In our previous blogs, we discussed the challenges of navigating cultural and language differences when conducting global market research. Those challenges could be described as anthropological; they’re byproducts of human diversity. But the global market researcher must also grapple with the ways in which political, institutional and economic factors influence market conditions and market access around the world. For the pharmaceutical industry, this means taking into account each country’s unique medical environment.
One important consideration is the regulatory and reimbursement climate. A well-known example: In Great Britain, theNational Health Service refuses to reimburse cancer patients for treatment with the antiangiogenesis drug Avastin, citing insufficient evidence that its benefits justify its lofty costs. Though this therapy is widely prescribed in other countries, few British patients can have access to it. So if a manufacturer hopes to market a medication with a similar mechanism of action in the U.K., it will have to convince regulators as well as oncologists that its cost-benefit ratio is significantly superior to Avastin’s.

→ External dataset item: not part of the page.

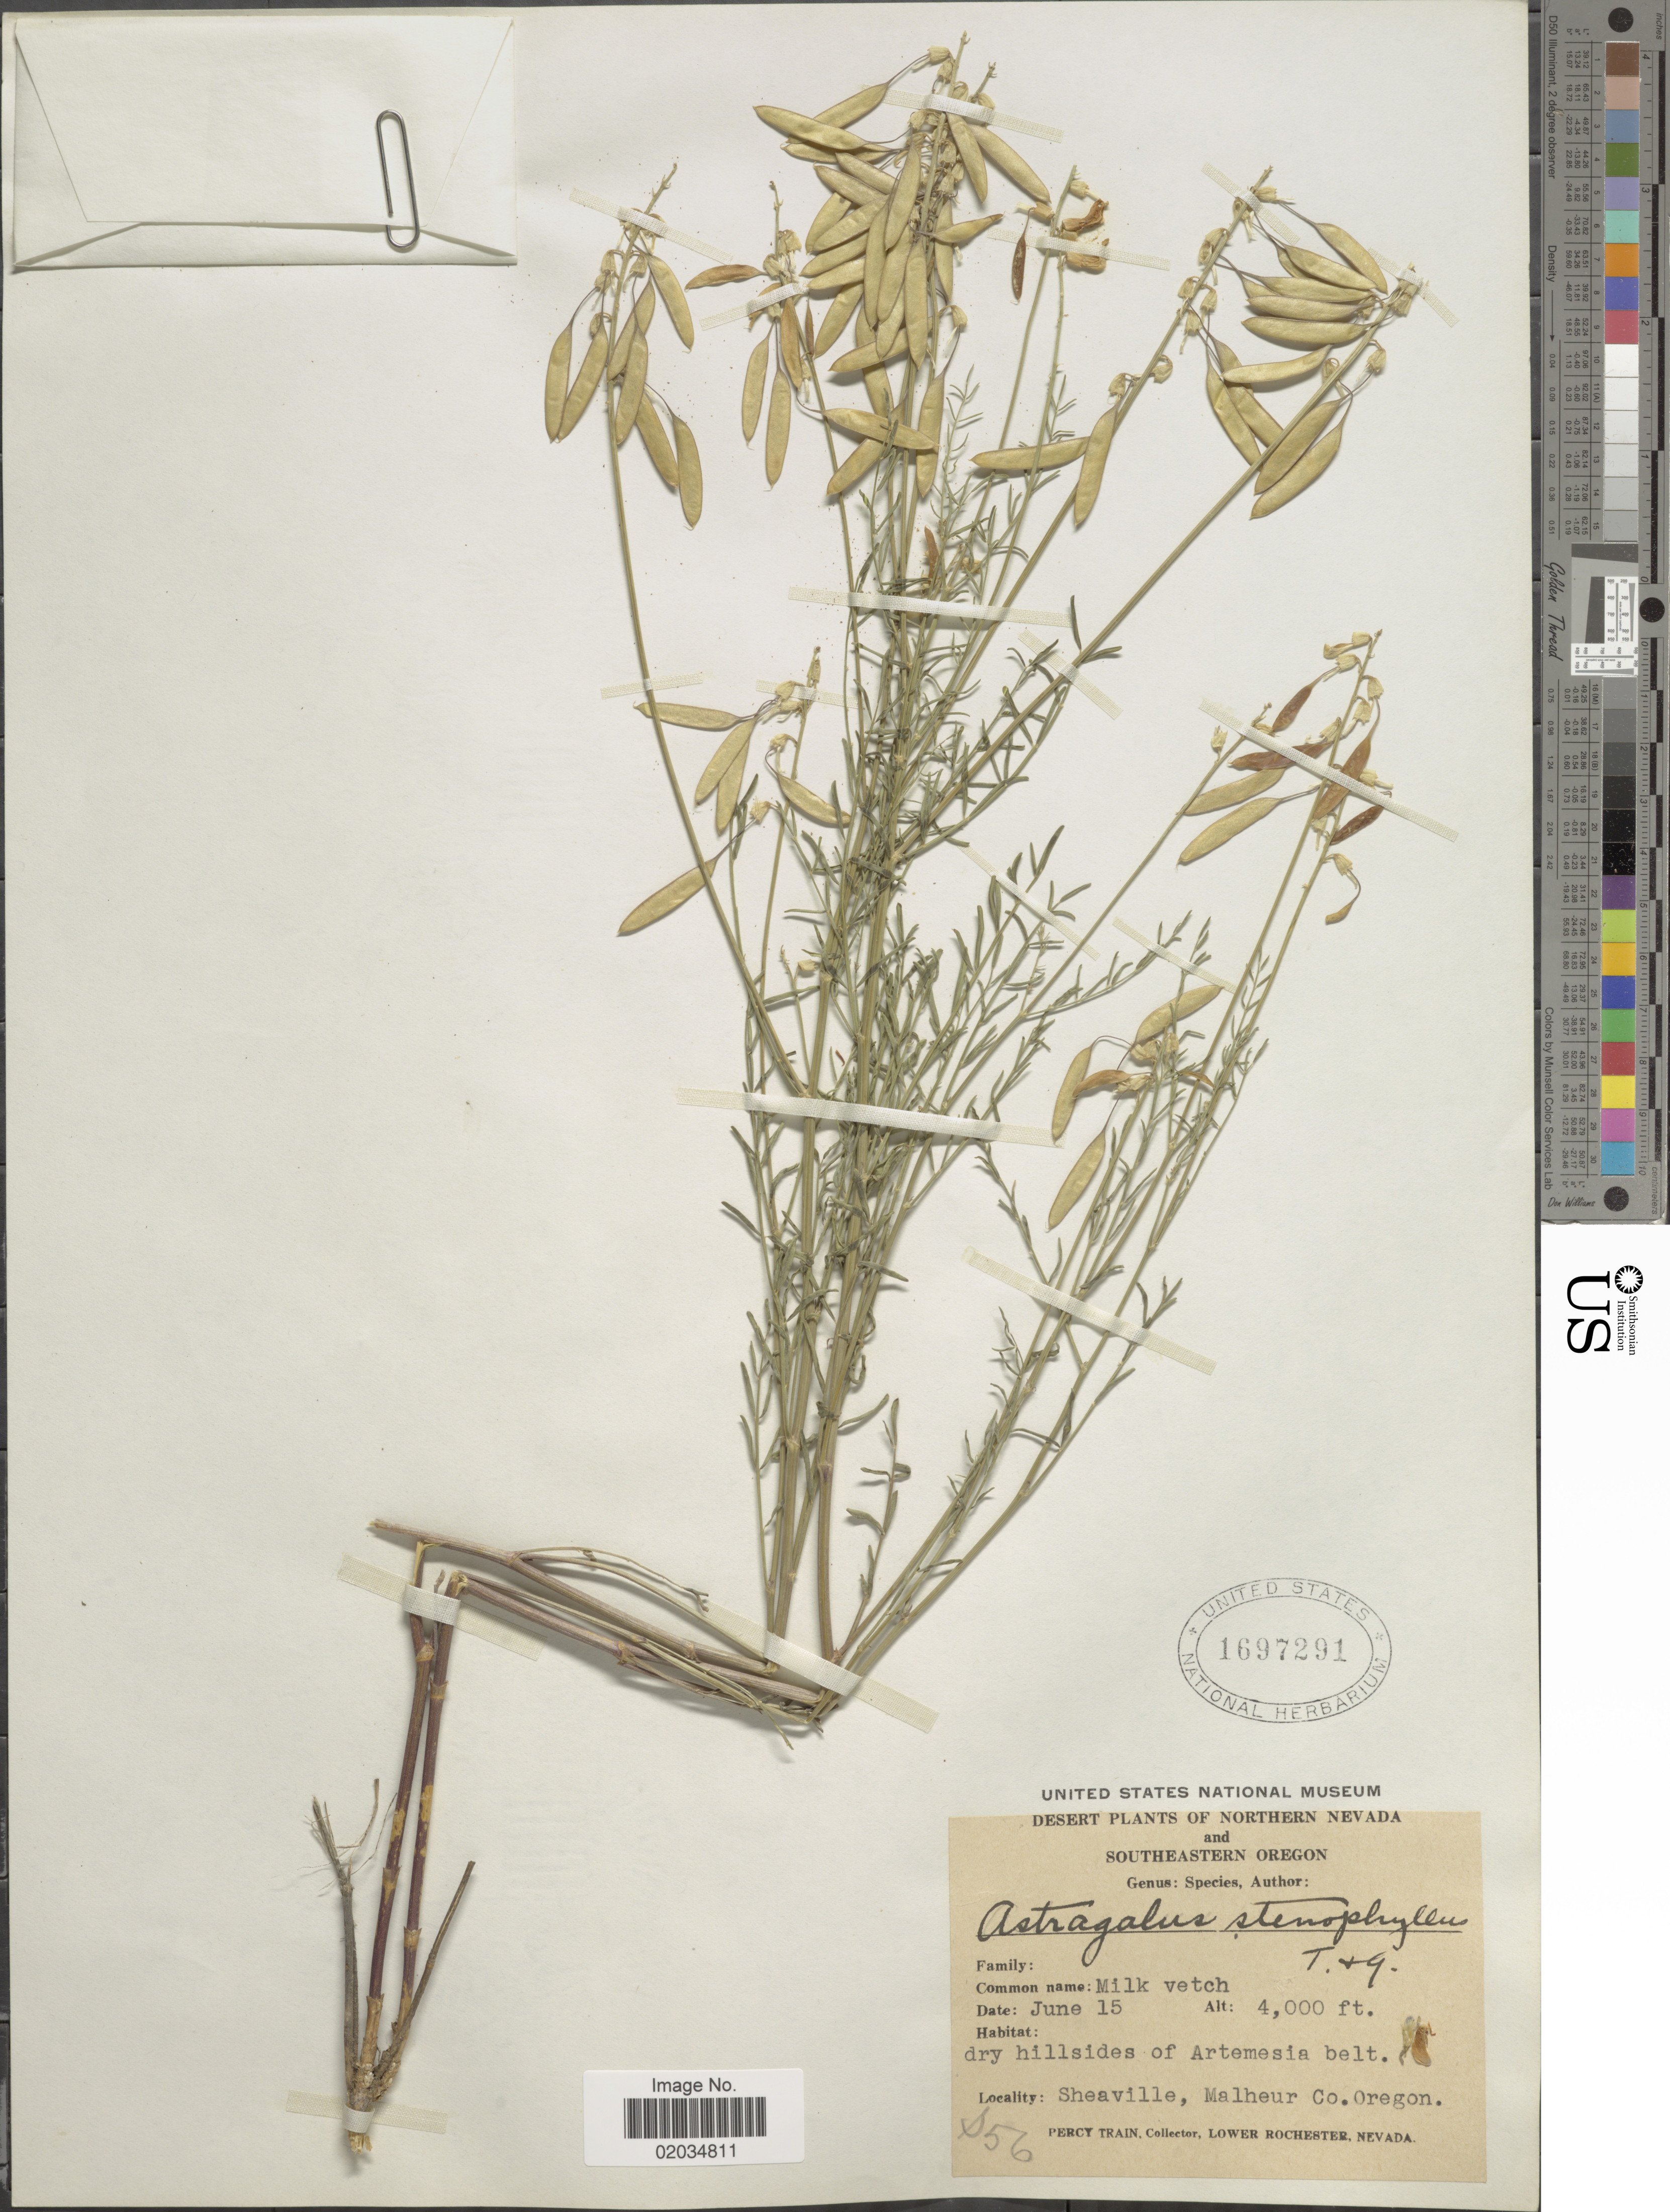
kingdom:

Other aspects of a country’s medical environment include the range of available therapies and the types of physicians who treat a given disorder. Yet companies sometimes draw up global marketing strategies before they’ve investigated such issues fully. That can lead to awkward situations. A few years ago, for instance, my company was approached by a small biotech startup whose first product was a drug to combat a rare blood cancer. The enthusiastic leadership team were eager to begin selling their discovery, and they hired us to interview key opinion leaders to determine which physicians should be targeted. We learned that in the United States, a patient suspected of having this type of cancer is typically referred to a community-based oncologist by her GP for diagnosis and treatment. Because the disorder is fast-moving and difficult to control, the specialist often ends up quickly transferring the patient to an academic hospital where more treatment options are available.
Based on our findings, the commercial team drew up a physician targeting plan aimed at community oncologists—not only in the U.S., but in seven European countries. They began partnering with European marketers to support the promotion of their new treatment among key stakeholders. Then they asked us to interview a few medical experts in Europe about patient-referral patterns there, just to confirm that the strategy was valid.
When we interviewed experts in Germany, we learned that referral patterns matched those in the U.S. But in France, Italy, Spain, Belgium, Austria and the Netherlands, things were quite different: In those countries, GPs sent patients suspected of having this particular disorder directly to academic hospitals. Community oncologists were seldom involved.
Our client responded with consternation and disbelief. If our report was correct, it meant their company had wasted time and money on a flawed targeting plan; worse, they would have to admit their mistake to their foreign partners. Yet further research confirmed our initial findings, and the team had no choice but to revamp their strategy. Fortunately, they were nimble enough to ace the readjustment, and they soon achieved a successful launch.
They also learned a valuable lesson—in global marketing, it’s best to act on data, not assumptions. Marketers need to understand the specific medical environment of each target country. As they say where I come from, Il ne faut pas vendre la peau de l’ours avant de l’avoir tué. Or in plain English: Don’t count your chickens before they’re hatched.